Nonggirrnga Marawili

Baratjala

Auction Closed

May 20, 09:03 PM GMT

Estimate

80,000 - 120,000 USD

Lot Details

Description

Nonggirrnga Marawili

circa 1938 - 2023


Baratjala, 2020

Earth pigments on Stringybark

91 in x 36 ¼ in (231 cm x 92 cm)

Painted for Buku-Larrnggay Mulka Centre, Yirrkala, in 2020 (catalogue number 1151-20)

Alcaston Gallery, Melbourne (catalogue number AK22098)

Tim Klingender, Sydney, acquired from the above in September, 2020

Thence by descent to the present owner

Alcaston Gallery, Victoria, Dhalirr'yun, September 9 - October 3, 2020

The drama of the tempestuous eastern coast of Arnhem Land at the height of the monsoon season is the subject by Noggirrnga Marawili’s paintings of Baratjala, a major site of her Madarrpa clan at Cape Shield.
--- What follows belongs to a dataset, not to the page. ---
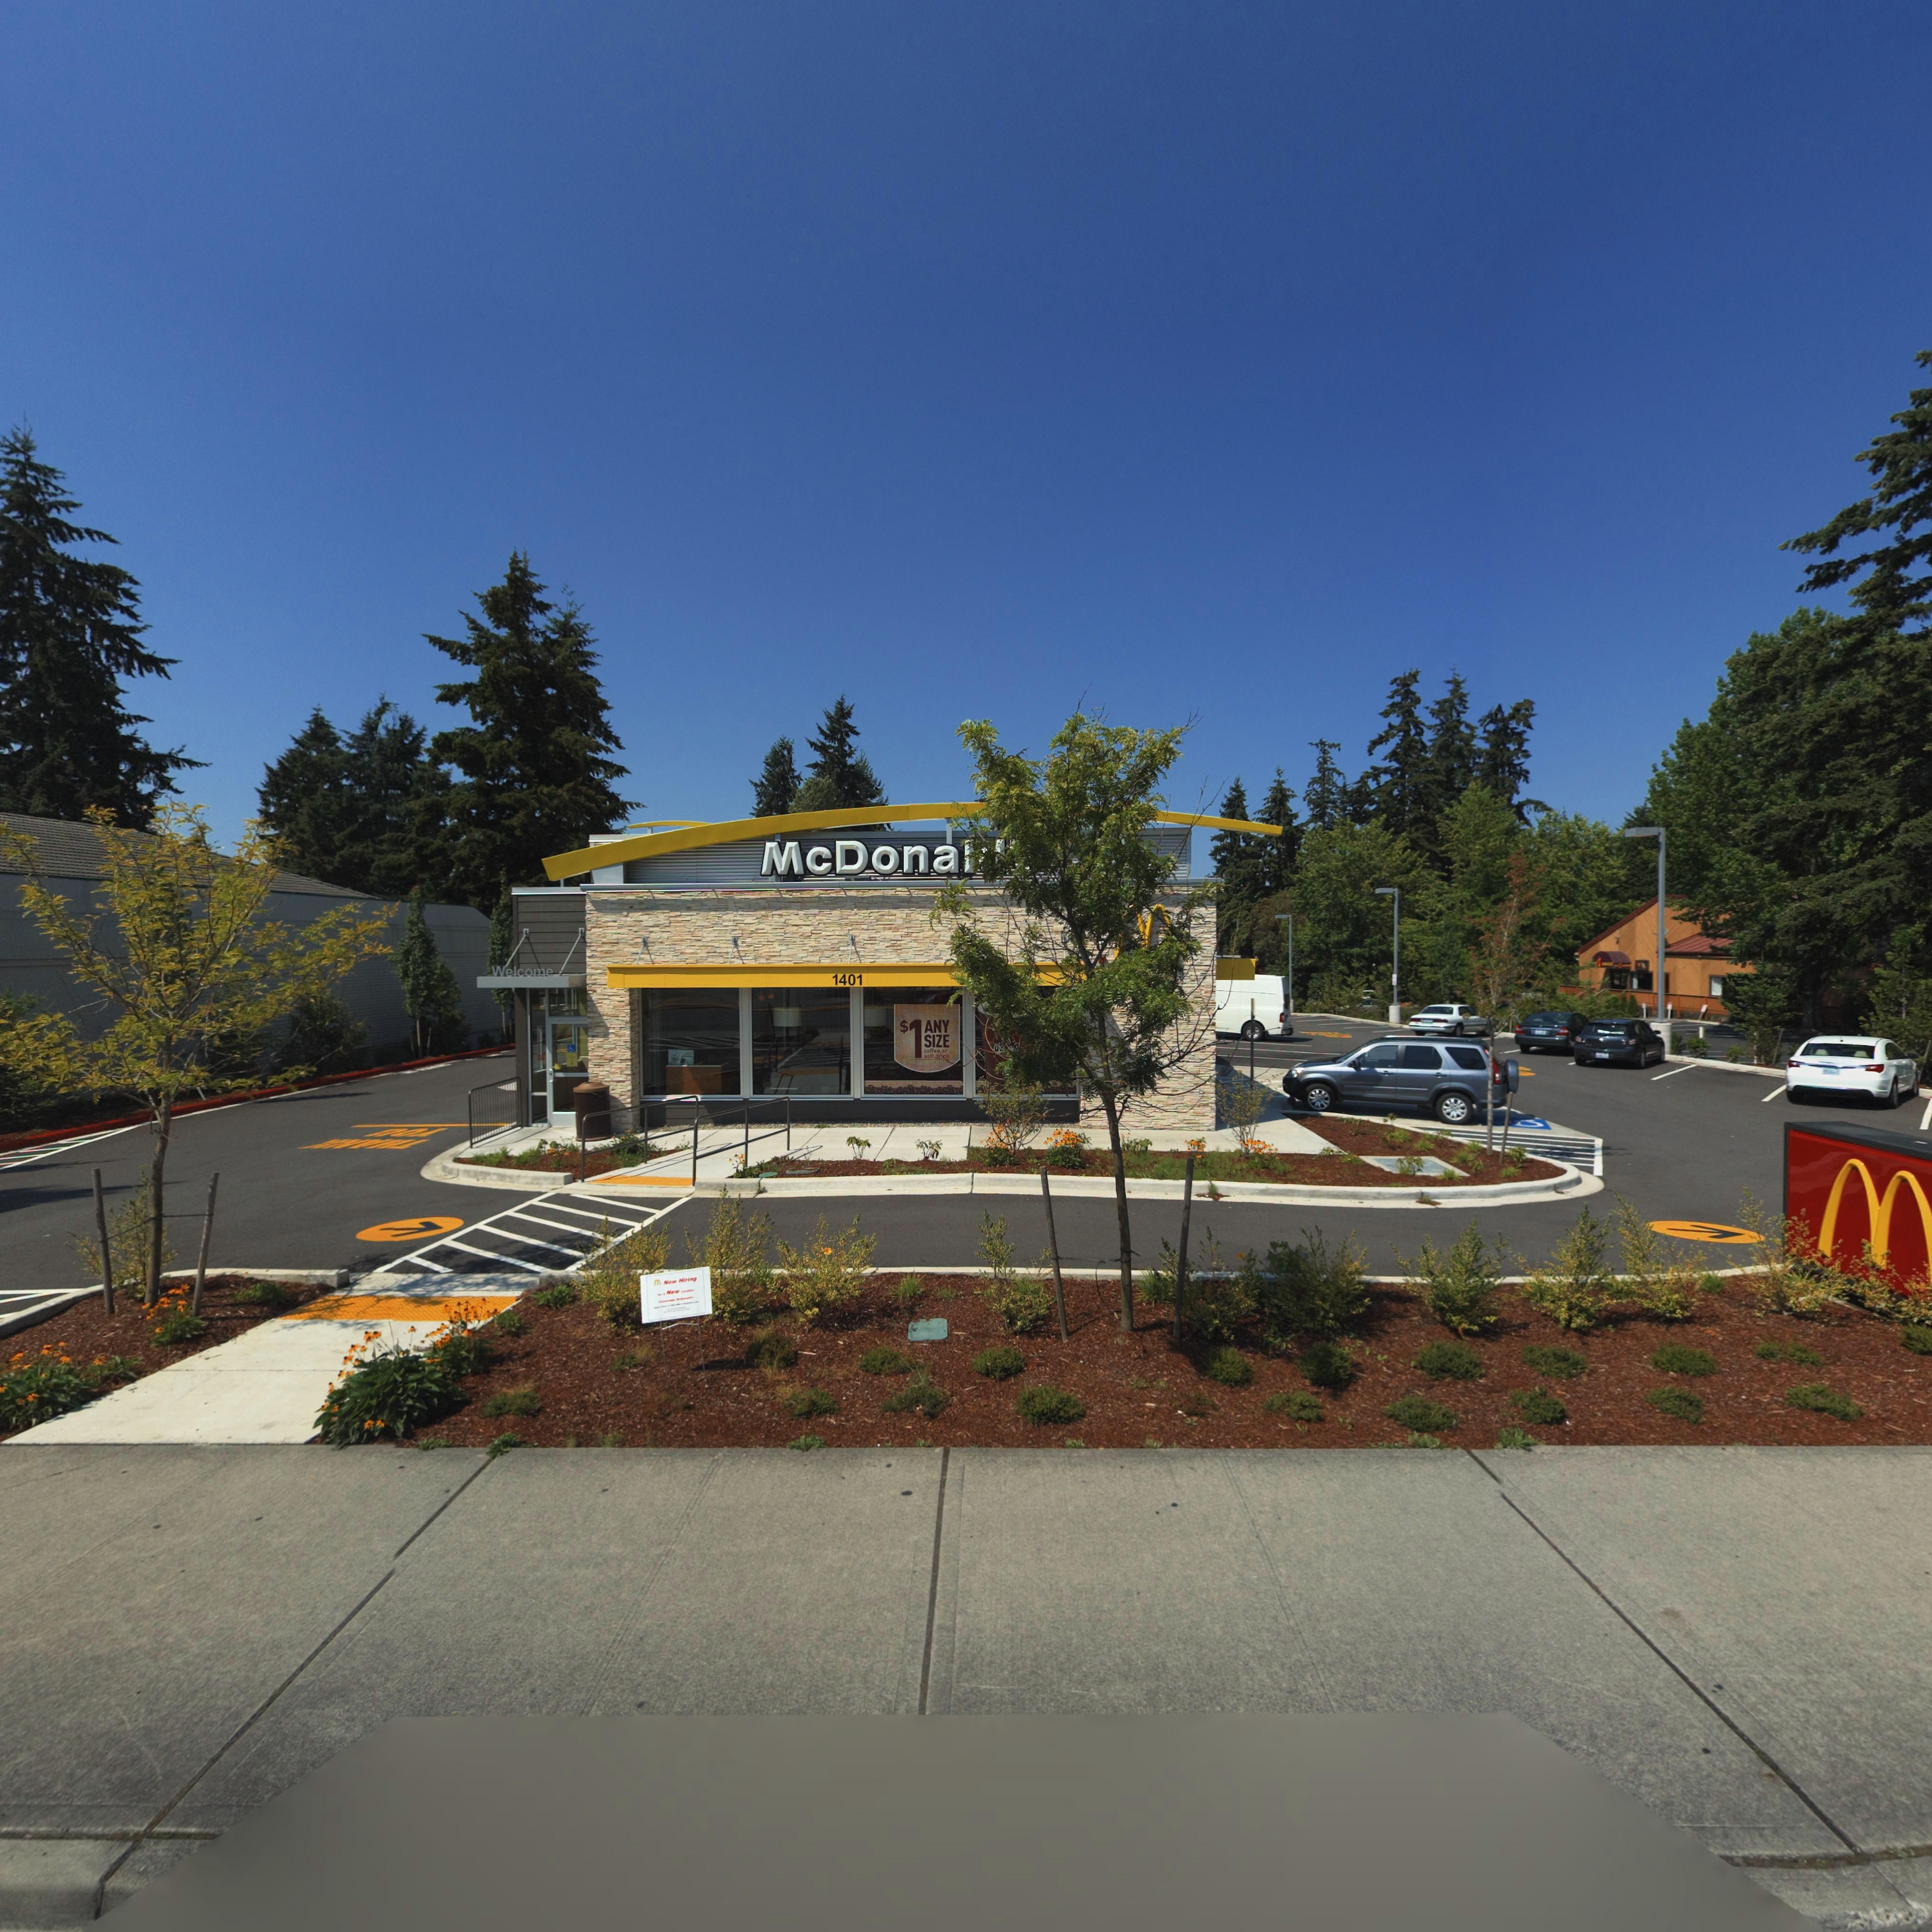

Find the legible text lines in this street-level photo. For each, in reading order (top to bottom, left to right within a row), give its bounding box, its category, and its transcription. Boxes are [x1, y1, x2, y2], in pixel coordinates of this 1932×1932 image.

[757, 836, 978, 878] BusinessName: McDona*
[830, 972, 863, 988] StreetNumber: 1401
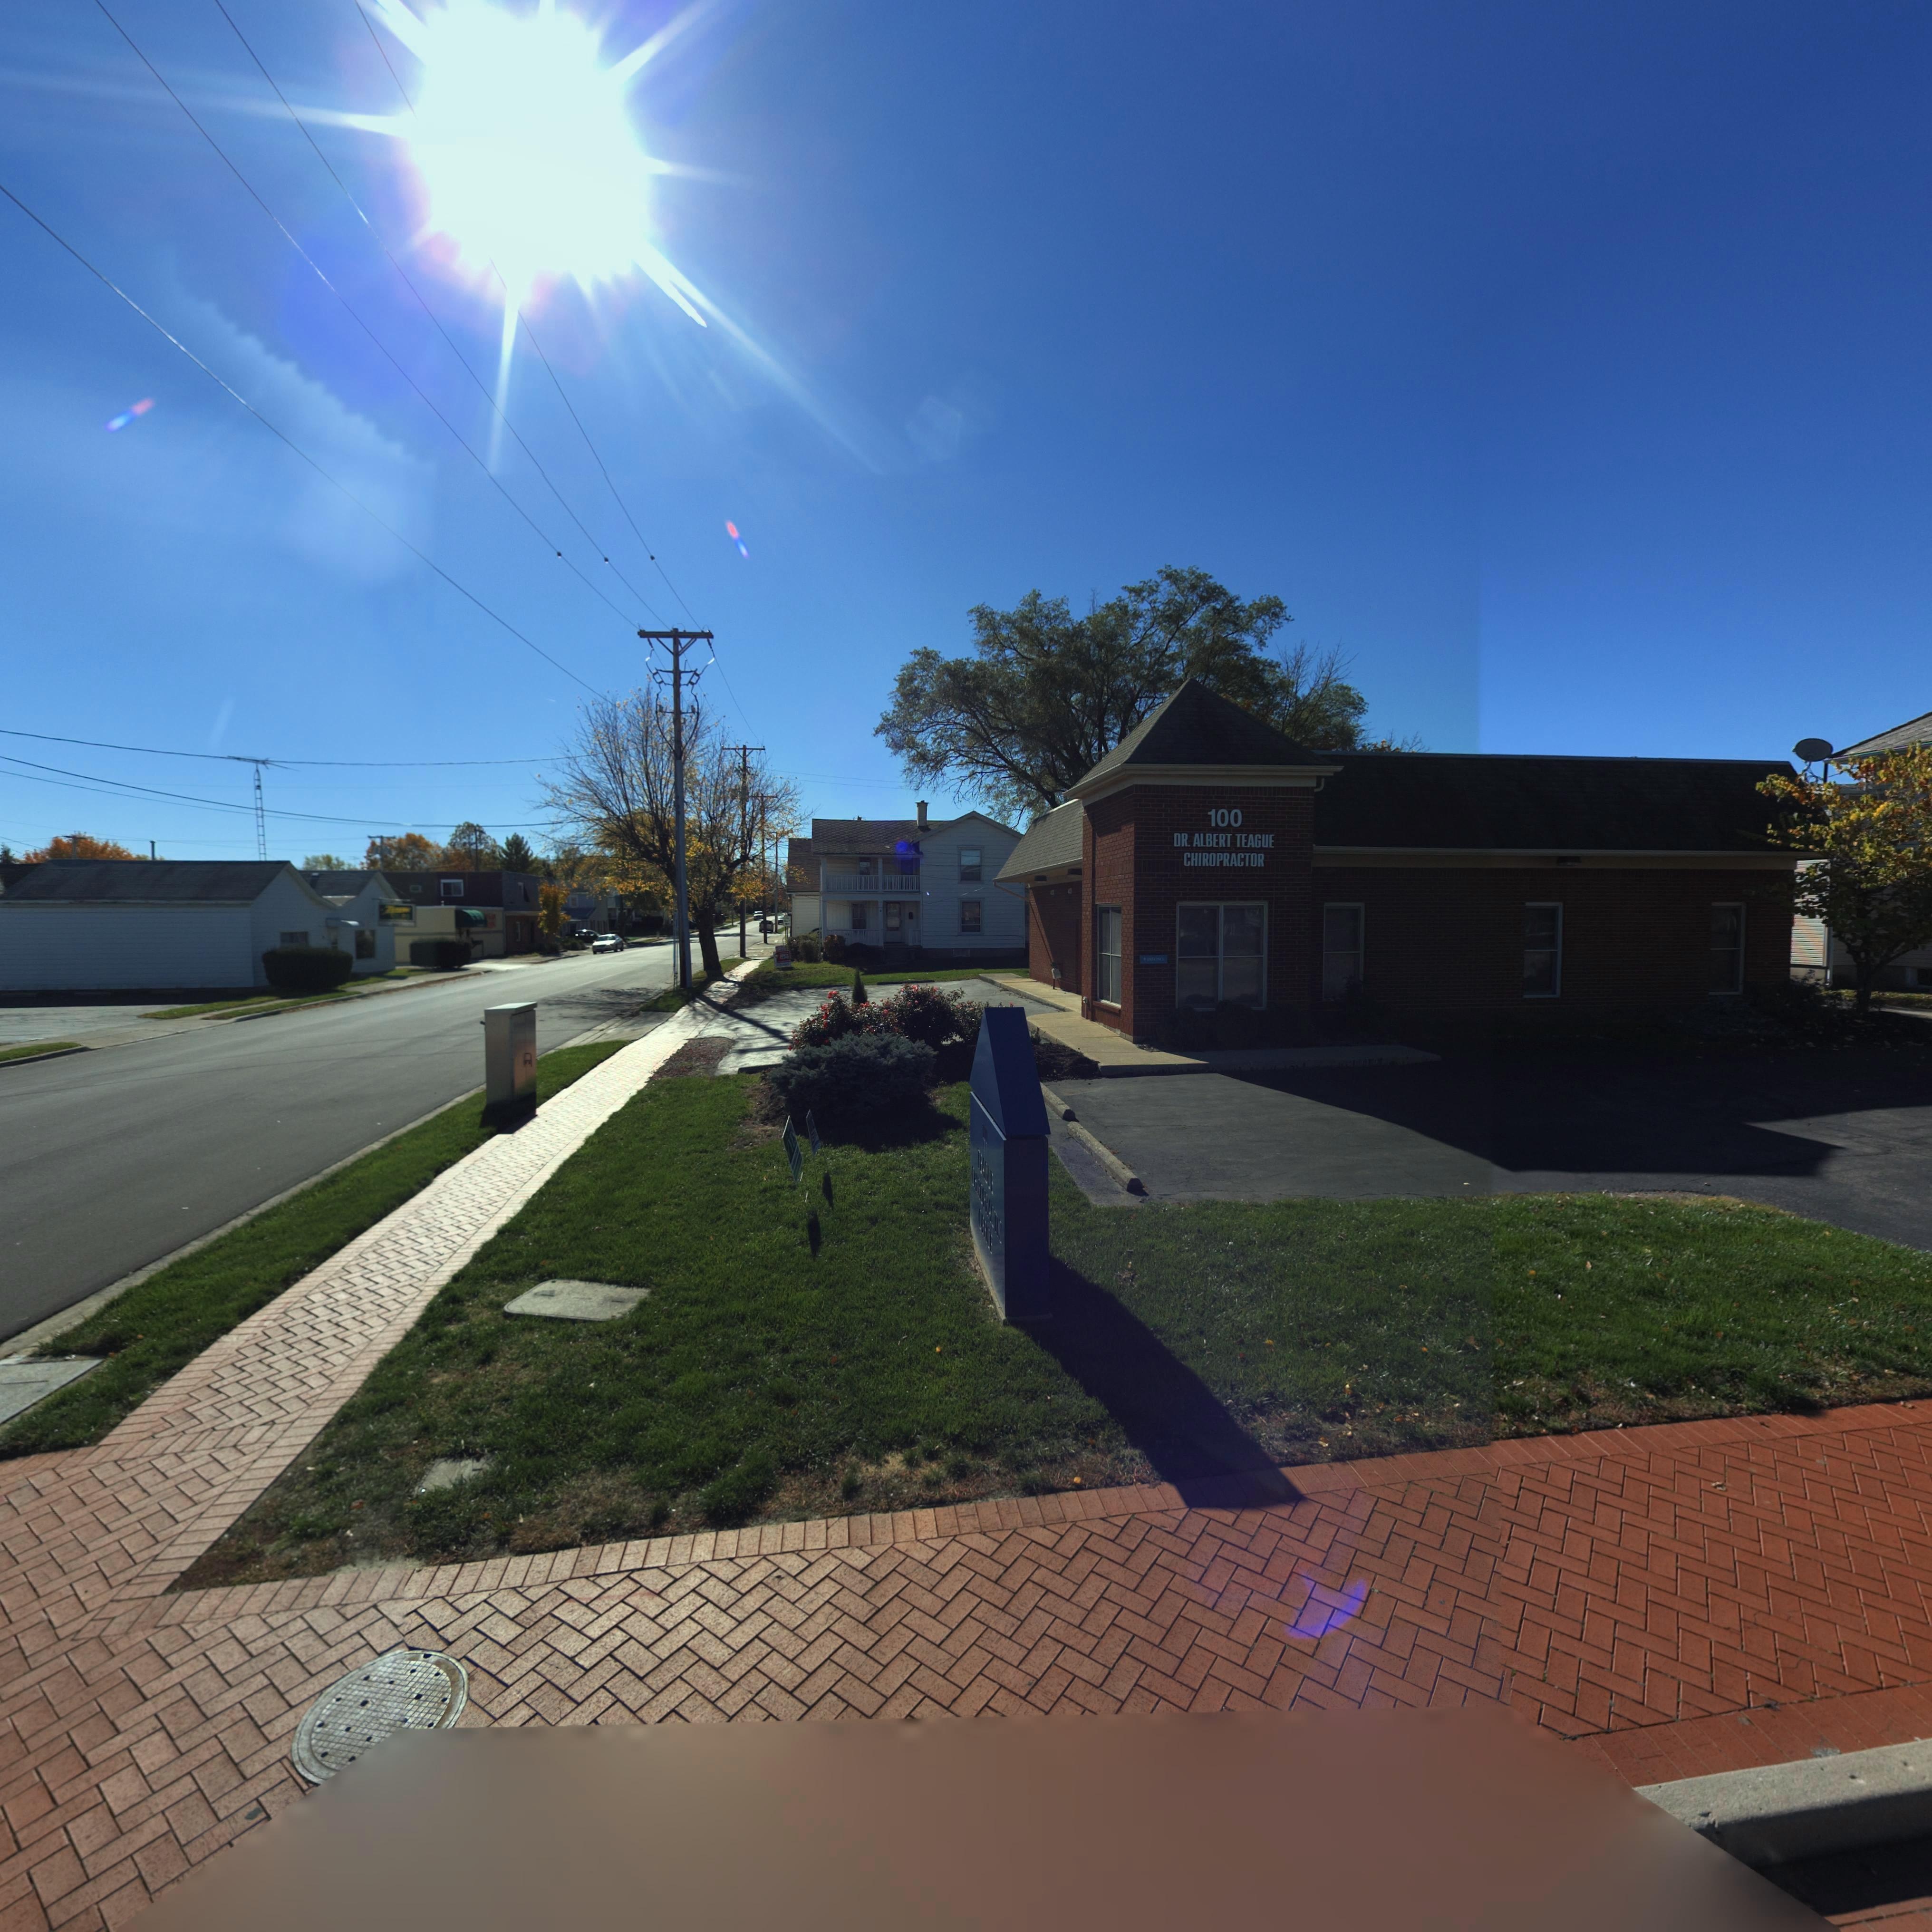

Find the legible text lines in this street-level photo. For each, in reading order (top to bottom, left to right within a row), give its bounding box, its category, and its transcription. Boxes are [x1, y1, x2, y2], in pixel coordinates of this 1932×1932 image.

Mundukul the ancestral Snake, creator of the wet season, who lives in the depths of the sea rises into the sky and spits bolts of lightning, ‘guykthun’, that strike the rocky shoreline as the waves rise and churn. The spray of the waters smashing against the rocks is a metaphor for foreign forces attempting to displace the ‘immovable rock foundation’ of steadfast Madarrpa law and society.

 

In the painting, the drama is expressed through the sharp contrast between black and white pigments, and the stark bold forms against the electric angularity of dotted and drawn lines. The term guykthun has extensive associations in the Yolngu language to encapsulate a state of transition from the mundane to the sacred through the utterance of certain words. The bolts of lightning depicted in the painting–Marawili’s adaptation of the Madarrpa clan design–are like sanctifying words spat across the sky.

 

Marawili was the daughter of a renowned Madarrpa warrior and clan leader whose name is synonymous with that of the ancestral Lightning Snake, Mundukul Marawili (c.1890-c.1950). While the tradition of painting on flattened sheets of eucalyptus bark was considered to be the domain of men, women of Noggirrnga’s generation were actively encouraged to continue the tradition. Her art education came via her husband, the award-winning painter Djutadjuta Mununggurrr (c.1935-1999) who she assisted in the painting of the intricate designs of his clan, the Djapu. In time, as she struck out on her own, at first as a printmaker in the mid-1990s and soon after she took up painting on bark and larrakitj (memorial poles) with variations on the patterns of her own clan, the Madarrpa.

 

A related bark painted of the same site of Baratjala, and made in the same year, was acquired by Tate Modern in 2022. The Metropolitan Museum holds four bark paintings from the series Lightning and the Rock, first shown at the Telstra National Aboriginal and Torres Strait Islander Art Awards at the Museum and Gallery of the Northern Territory, Darwin, in 2014, for which Marawili won first prize for paintings on eucalyptus bark, a prize she won again in August 2019.

 

Noggirrnga Marawili had several solo exhibitions in the last decade of her life, culminating in a major retrospective, From My Heart and Mind, at the Art Gallery of New South Wales, Sydney, in 2018. Her work also featured in the exhibition Maḏayin: Waltjaṉ ga Waltjaṉbuy Yolŋuwu Miny'ti Yirrkalawuy (Eight decades of Aboriginal Australian bark painting from Yirrkala) which toured the United States from September 2022 to January 2025.1





1 See the catalogue of the exhibition: Wukun Wanambi, Kade McDonald, Henry Skerritt (eds.), Maḏayin: Waltjaṉ ga Waltjaṉbuy Yolŋuwu Miny'ti Yirrkalawuy (Eight decades of Aboriginal Australian bark painting from Yirrkala), Kluge-Ruhe Aboriginal Art Collection of the University of Virginia, Charlottesville, and DelMonico Books, New York, 2022. The exhibition was organised by Kluge-Ruhe Aboriginal Art Collection in partnership with the Buku Larrnggay Mulka Centre, Yirrkala. It opened at the Hood Museum of Art, Dartmouth College, Hanover, New Hampshire and travelled to; the American University Museum at the Katzen Arts Center, Washington DC; the Carolyn Campagna Kleefeld Contemporary Art Museum at California State University, Long Beach; the Fralin Museum of Art at the University of Virginia, Charlottesville; and the Asia Society Museum, New York, from September 3, 2022, to January 5, 2025.